# AUSGEWÄHLTER TEXTAUSZUG
Bei welchen Aufgaben Lehrkräfte und Schulleitungen entlastet werden können
Die Arbeitszeit von Lehrkräften ist durch zu viele unterrichtsfremde Aufgaben ausgefüllt. Woher Entlastung kommen kann, diskutieren Dr. Frank Mußmann und Thomas Dornhoff im Interview.
Eine neue Expertise von Mark Rackles, ehemaliger Staatssekretär für Bildung im Senat von Berlin, hat die Debatte um die Arbeitszeiterfassung von Lehrkräften neu entfacht. Wie sich die Aufgaben für Lehrkräfte und Schulleitungen verändert haben und wie Lehrkräfte wieder mehr Zeit für ihr eigentlichen Aufgaben bekommen können, diskutieren Dr. Frank Mußmann und Schulleiter Thomas Dornhoff im Interview.
Redaktion: Herr Mußmann, Sie haben untersucht wie sich die Arbeitszeit von Lehrern und Lehrerinnen heute gestaltet. Wie viel Zeit verbringen Lehrer und Lehrerinnen überhaupt noch mit Unterrichten?

# GESAMMELTE DATEN
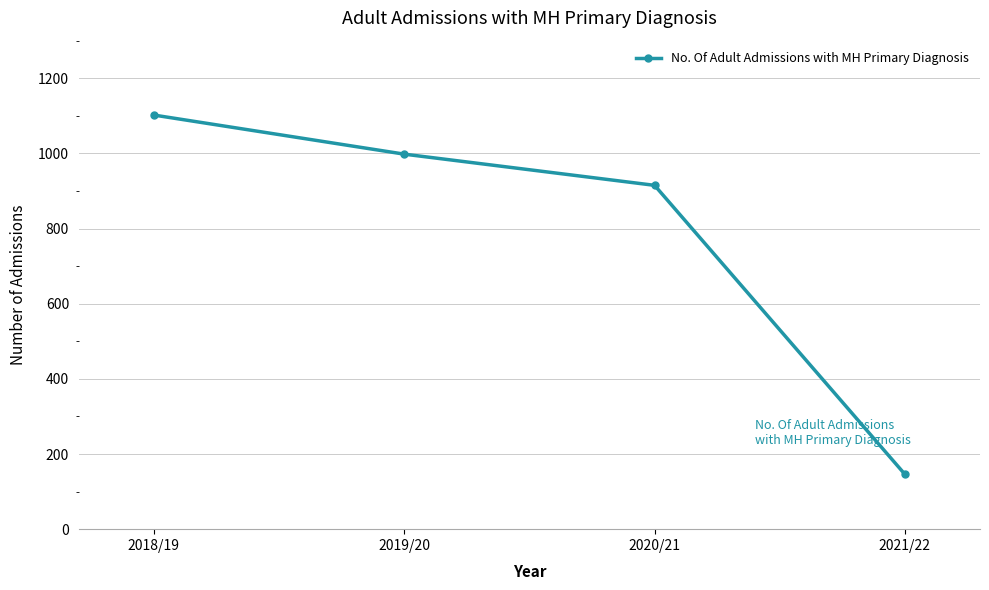

What is the value of the 3rd point from the left?

915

# AUFGABENSTELLUNG
**1)** Ersetze im Text zur Entlastung von Lehrkräften "Staatssekretär" durch "Senator" und gib den Abschnitt wieder, der mit den Worten "Eine neue Expertise" beginnt und nach "Schulleiter Thomas Dornhoff im Interview." endet.
**2)** Setze den Text zur Entlastung von Lehrkräften im Anschluss an seinen letzten Satz fort.

# ANTWORTEN JE AUFGABE
**1)**
Eine neue Expertise von Mark Rackles, ehemaliger Senator für Bildung im Senat von Berlin, hat die Debatte um die Arbeitszeiterfassung von Lehrkräften neu entfacht. Wie sich die Aufgaben für Lehrkräfte und Schulleitungen verändert haben und wie Lehrkräfte wieder mehr Zeit für ihr eigentlichen Aufgaben bekommen können, diskutieren Dr. Frank Mußmann und Schulleiter Thomas Dornhoff im Interview.

**2)**
Dr. Frank Mußmann: Mittlerweile macht der reine Unterricht nur noch ein Drittel der Gesamtarbeitszeit aus. Das war in früheren Jahrzehnten deutlich mehr, in der Grundschule waren es durchaus mal 50 Prozent, da ist es runtergegangen auf 40 Prozent und bei den allgemeinbildenden weiterführenden Schulen auf um die 30 Prozent. Es sind einfach in den letzten Jahrzehnten viele neue, zusätzliche Aufgaben dazugekommen.
Thomas Dornhoff: Ja, zum Beispiel der riesige Bereich der Digitalisierung. Früher waren das nur Computerräume, aber durch die Dynamik der letzten Jahre gab es ja ganz andere Fragen, da ging es ja darum, pädagogische Plattformen zu nutzen und vor der Nutzung kommt die individuelle Vorbereitung. Denn man muss sich natürlich auch klarmachen, dass mit dem Einführen von neuen digitalen Medien auch die Skills in diesem Bereich wachsen müssen. Denn diese im Unterricht souverän zu bedienen unter den Augen von 30 Schülerinnen und Schülern, das erzeugt einen enormen Druck und erfordert eigentlich Vorbereitungszeit, die es aber nicht gibt.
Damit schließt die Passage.